▶ **GOAL A**:
Copy from the mining article the part that opens with the words containing "In the world" and closes with "reconsidered proposals soon.".

Alternative financing for mining: feast or famine?

Metals and Mining
Middle East & Africa, Americas, Asia-Pacific, Europe
The mining industry is suffering after a decade of underinvestment. Macroeconomic pressures have further reduced a pool of money that was already limited. These issues seem to fly in the face of the received wisdom on the world’s urgent demand for metal, so what options are available to prospective miners fundraising today?

In the world of M&A, the mining industry is set for a feast. That’s the mantra for Glencore CEO Gary Nagle as he leads his firm’s efforts to woo shareholders of Teck Resources ahead of a proposed merger. So far, the Canadian miner has held firm despite Glencore’s efforts to sweeten the deal with cash incentives for those investors looking to avoid exposure to its sizeable thermal coal business. The pressure ratcheted up a notch when Teck shareholders rejected the board’s own plan to separate its copper and coal businesses, and now Canadian investors and government officials have now called for Teck to remain a fully Canadian business. Teck has been left in limbo, and observers will wait expectantly for all sides to return with reconsidered proposals soon.

Mergers and acquisitions are nothing new in mining, and Glencore’s bid for Teck is not even the biggest deal this week. Newcrest Mining has announced that it will accept a takeover bid from Newmont in a move that will create the world’s largest gold miner by some distance. Consolidation is on the rise once again as the mining majors sense another metals boom, fuelled by demand for battery-grade minerals. The only problem is that investment in new mines has continued to stagnate as junior players are left to carry the burden of exploration. Both opportunities and risks will likely abound over the coming years as states look to boost their investment in critical minerals, but for now investment in new upstream projects is still reliant on a prohibitively complex mix of project financing and alternative funds. If projected demand is to be met, more must be done to support new sources of supply.

▶ **LISTING**:
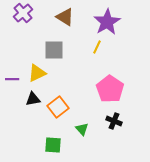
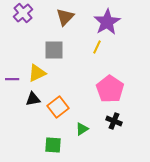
brown triangle: rotated 42 degrees clockwise
green triangle: rotated 40 degrees clockwise
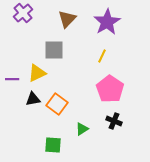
brown triangle: moved 2 px right, 2 px down
yellow line: moved 5 px right, 9 px down
orange square: moved 1 px left, 3 px up; rotated 15 degrees counterclockwise
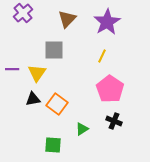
yellow triangle: rotated 30 degrees counterclockwise
purple line: moved 10 px up
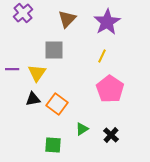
black cross: moved 3 px left, 14 px down; rotated 21 degrees clockwise
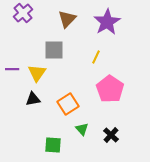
yellow line: moved 6 px left, 1 px down
orange square: moved 11 px right; rotated 20 degrees clockwise
green triangle: rotated 40 degrees counterclockwise
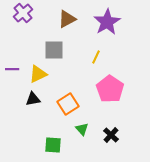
brown triangle: rotated 18 degrees clockwise
yellow triangle: moved 1 px right, 1 px down; rotated 30 degrees clockwise
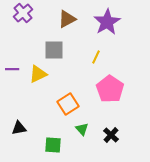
black triangle: moved 14 px left, 29 px down
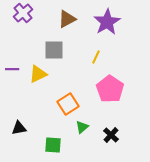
green triangle: moved 2 px up; rotated 32 degrees clockwise
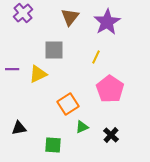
brown triangle: moved 3 px right, 2 px up; rotated 24 degrees counterclockwise
green triangle: rotated 16 degrees clockwise
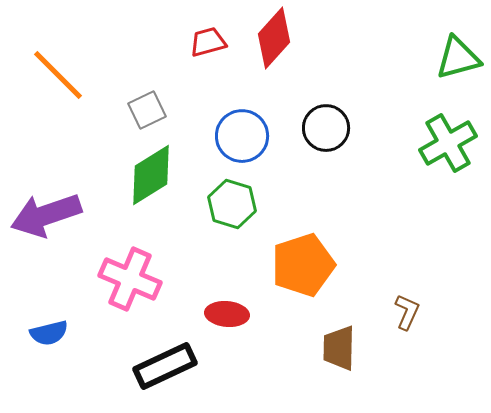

▶ **GOAL B**:
From the entries above, reproduce each line from the one containing "yellow line: moved 6 px left, 1 px down" through the end of the entries, leaving out the pictures.

▶ **COMPLETE OUTPUT A**:
In the world of M&A, the mining industry is set for a feast. That’s the mantra for Glencore CEO Gary Nagle as he leads his firm’s efforts to woo shareholders of Teck Resources ahead of a proposed merger. So far, the Canadian miner has held firm despite Glencore’s efforts to sweeten the deal with cash incentives for those investors looking to avoid exposure to its sizeable thermal coal business. The pressure ratcheted up a notch when Teck shareholders rejected the board’s own plan to separate its copper and coal businesses, and now Canadian investors and government officials have now called for Teck to remain a fully Canadian business. Teck has been left in limbo, and observers will wait expectantly for all sides to return with reconsidered proposals soon.

▶ **COMPLETE OUTPUT B**:
yellow line: moved 6 px left, 1 px down
orange square: moved 11 px right; rotated 20 degrees clockwise
green triangle: rotated 40 degrees counterclockwise
brown triangle: rotated 18 degrees clockwise
yellow triangle: moved 1 px right, 1 px down; rotated 30 degrees clockwise
black triangle: moved 14 px left, 29 px down
green triangle: moved 2 px up; rotated 32 degrees clockwise
brown triangle: moved 3 px right, 2 px up; rotated 24 degrees counterclockwise
green triangle: rotated 16 degrees clockwise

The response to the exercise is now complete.